Common Insights Obtained from Bivariate Analysis
- Strong predictors
- Weak predictors
- Feature interactions
- Correlations
- Class relationships
- Multicollinearity
- Target associations
Benefits of Bivariate Analysis
- Better feature understanding
- Improved feature selection
- Early detection of multicollinearity
- Improved feature engineering
- Better model performance
- Stronger business insights
Limitations of Bivariate Analysis
Bivariate Analysis studies only two variables at a time.
It cannot fully capture:
- Complex interactions
- Higher-order relationships
- Multivariable dependencies
These require:
- Multivariate Analysis
Best Practices
- Start with Univariate Analysis first
- Use scatter plots for numerical variables
- Use box plots for categorical vs numerical variables
- Use Chi-Square tests for categorical variables
- Check correlations before model training
- Investigate highly correlated features
- Study feature-target relationships carefully
Bivariate Analysis Workflow
A typical workflow is:
- Identify variable types
- Choose appropriate visualization
- Calculate statistical measures
- Analyze relationships
- Identify significant associations
- Detect multicollinearity
- Document findings
- Use insights for feature engineering and selection
Why Bivariate Analysis is Important
Bivariate Analysis is the bridge between understanding individual features and building predictive models. It reveals how variables interact, which features influence the target, and whether relationships exist that can improve model performance.

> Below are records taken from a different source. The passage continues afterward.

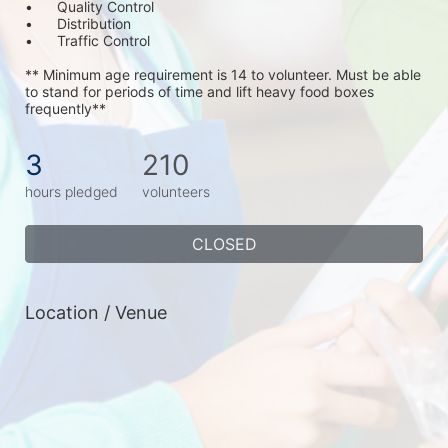
•	Quality Control
•	Distribution
•	Traffic Control
** Minimum age requirement is 14 to volunteer. Must be able 
to stand for periods of time and lift heavy food boxes 
frequently**
3
210
hours pledged
volunteers
CLOSED
Location / Venue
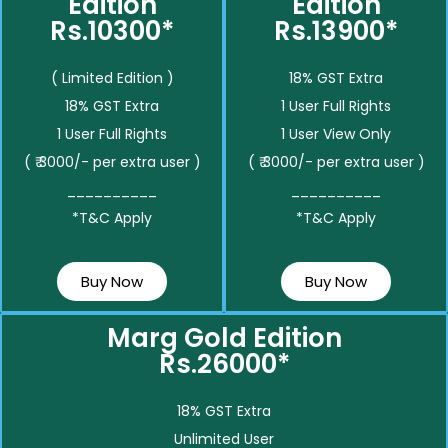
Edition
Edition
Rs.10300*
Rs.13900*
( Limited Edition )
18% GST Extra
18% GST Extra
1 User Full Rights
1 User Full Rights
1 User View Only
( ₹ 3000/- per extra user )
( ₹ 3000/- per extra user )
__________
__________
*T&C Apply
*T&C Apply
Buy Now
Buy Now
Marg Gold Edition
Rs.26000*
18% GST Extra
Unlimited User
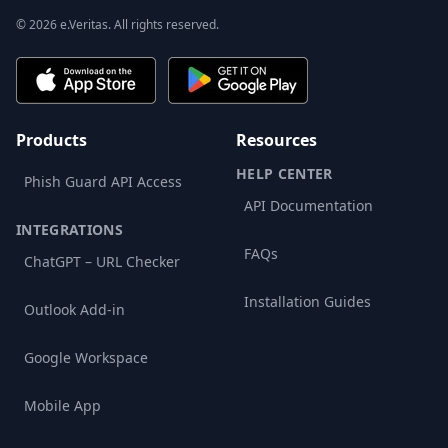
© 2026 e.Veritas. All rights reserved.
Products
Resources
HELP CENTER
Phish Guard API Access
API Documentation
INTEGRATIONS
FAQs
ChatGPT – URL Checker
Installation Guides
Outlook Add-in
Google Workspace
Mobile App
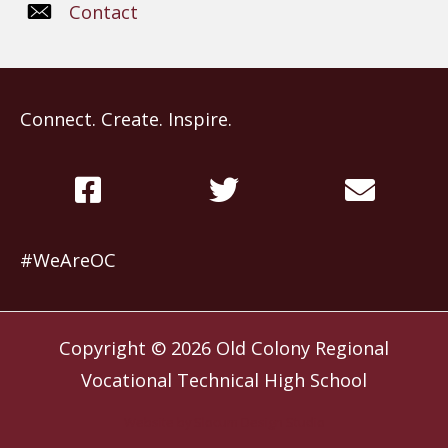
Contact
Connect. Create. Inspire.
#WeAreOC
Copyright © 2026
Old Colony Regional
Vocational Technical High School
Website by
Slocum Design Studio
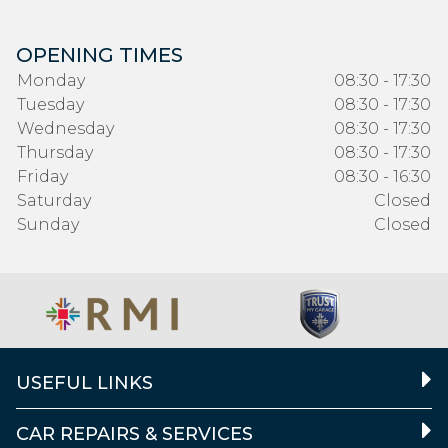
OPENING TIMES
Monday
08:30 - 17:30
Tuesday
08:30 - 17:30
Wednesday
08:30 - 17:30
Thursday
08:30 - 17:30
Friday
08:30 - 16:30
Saturday
Closed
Sunday
Closed
USEFUL LINKS
CAR REPAIRS & SERVICES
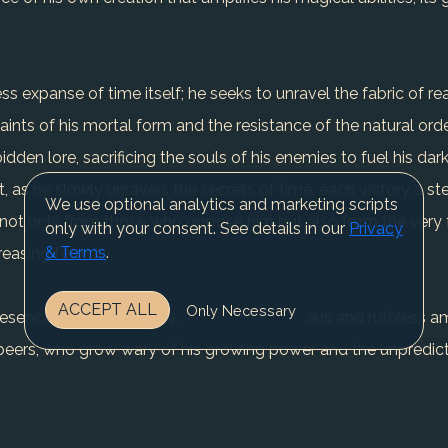
ss expanse of time itself; he seeks to unravel the fabric of rea
ints of his mortal form and the resistance of the natural order
dden lore, sacrificing the souls of his enemies to fuel his dark
 as he slowly unravels the secrets of time, each victory a ste
We use optional analytics and marketing scripts
l, not only from those who oppose him but also from the very 
only with your consent. See details in our
Privacy
& Terms
.
reasing ferocity.
ACCEPT ALL
Only Necessary
presence is both revered and feared. His genius and ruthless a
eers, who grow wary of his growing power and the unpredicta
ns a figure of terror and awe, a villain whose twisted vision o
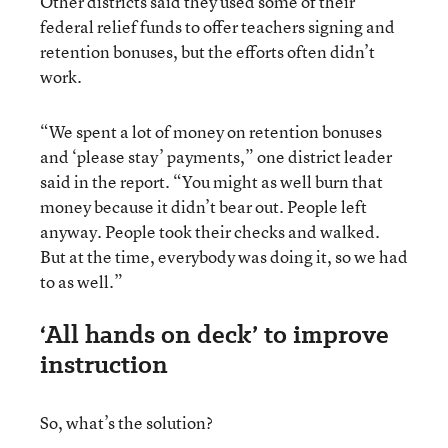
Other districts said they used some of their
federal relief funds to offer teachers signing and
retention bonuses, but the efforts often didn’t
work.
“We spent a lot of money on retention bonuses
and ‘please stay’ payments,” one district leader
said in the report. “You might as well burn that
money because it didn’t bear out. People left
anyway. People took their checks and walked.
But at the time, everybody was doing it, so we had
to as well.”
‘All hands on deck’ to improve
instruction
So, what’s the solution?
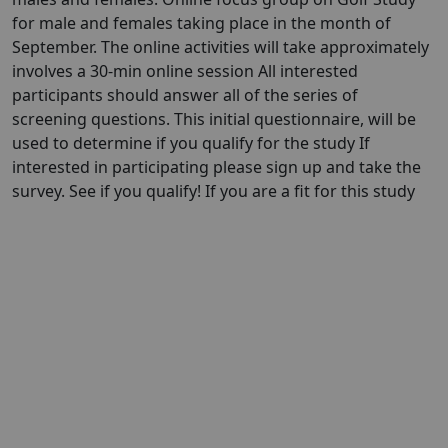
for male and females taking place in the month of
September. The online activities will take approximately
involves a 30-min online session All interested
participants should answer all of the series of
screening questions. This initial questionnaire, will be
used to determine if you qualify for the study If
interested in participating please sign up and take the
survey. See if you qualify! If you are a fit for this study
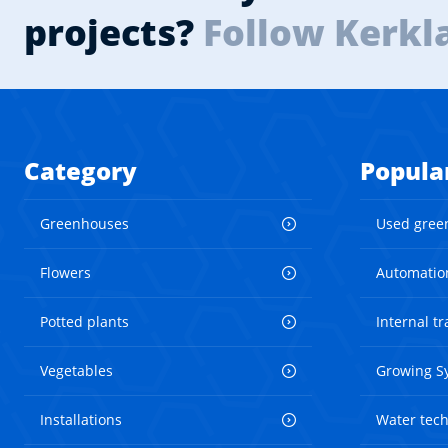
projects?
Follow Kerkl
Category
Popula
Greenhouses
Used gree
Flowers
Automatio
Potted plants
Internal t
Vegetables
Growing S
Installations
Water tec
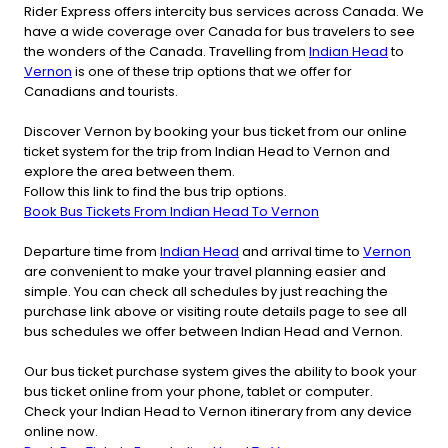
Rider Express offers intercity bus services across Canada. We
have a wide coverage over Canada for bus travelers to see
the wonders of the Canada. Travelling from
Indian Head
to
Vernon
is one of these trip options that we offer for
Canadians and tourists.
Discover Vernon by booking your bus ticket from our online
ticket system for the trip from Indian Head to Vernon and
explore the area between them.
Follow this link to find the bus trip options.
Book Bus Tickets From Indian Head To Vernon
Departure time from
Indian Head
and arrival time to
Vernon
are convenient to make your travel planning easier and
simple. You can check all schedules by just reaching the
purchase link above or visiting route details page to see all
bus schedules we offer between Indian Head and Vernon.
Our bus ticket purchase system gives the ability to book your
bus ticket online from your phone, tablet or computer.
Check your Indian Head to Vernon itinerary from any device
online now.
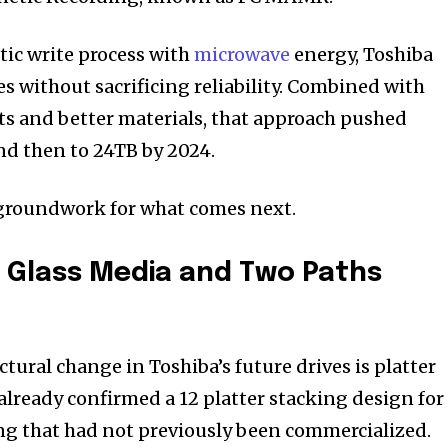
tic write process with
microwave
energy, Toshiba
zes without sacrificing reliability. Combined with
 and better materials, that approach pushed
and then to 24TB by 2024.
 groundwork for what comes next.
, Glass Media and Two Paths
ural change in Toshiba’s future drives is platter
lready confirmed a 12 platter stacking design for
ng that had not previously been commercialized.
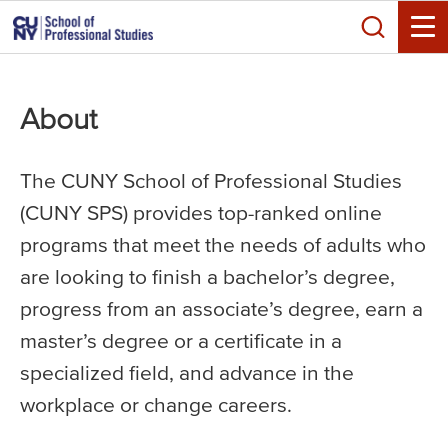
Skip
Search
to
Toggle
main
content
About
The CUNY School of Professional Studies
(CUNY SPS) provides top-ranked online
programs that meet the needs of adults who
are looking to finish a bachelor’s degree,
progress from an associate’s degree, earn a
master’s degree or a certificate in a
specialized field, and advance in the
workplace or change careers.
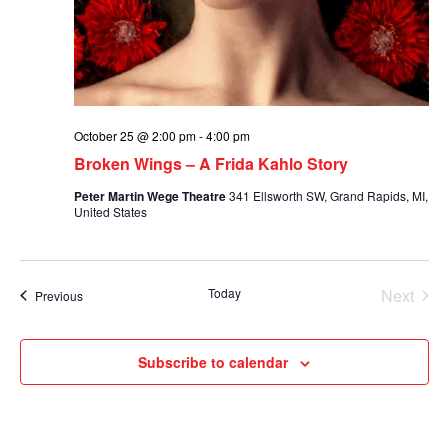
October 25 @ 2:00 pm
-
4:00 pm
Broken Wings – A Frida Kahlo Story
Peter Martin Wege Theatre
341 Ellsworth SW, Grand Rapids, MI,
United States
Today
Next
Events
Previous
Events
Subscribe to calendar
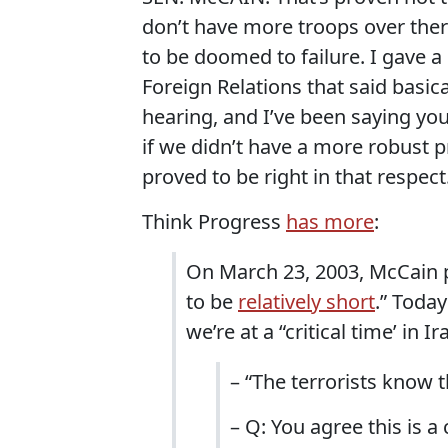
don’t have more troops over ther
to be doomed to failure. I gave 
Foreign Relations that said basical
hearing, and I’ve been saying you
if we didn’t have a more robust p
proved to be right in that respect
Think Progress
has more
:
On March 23, 2003, McCain pre
to be
relatively short
.” Toda
we’re at a “critical time’ in Ir
– “The terrorists know 
– Q: You agree this is a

Many important Machine Learning decisions—including feature selection, feature engineering, multicollinearity handling, and model choice—are guided by insights obtained during Bivariate Analysis. It is one of the most valuable stages of Exploratory Data Analysis and an essential skill for every Data Scientist and Machine Learning Engineer.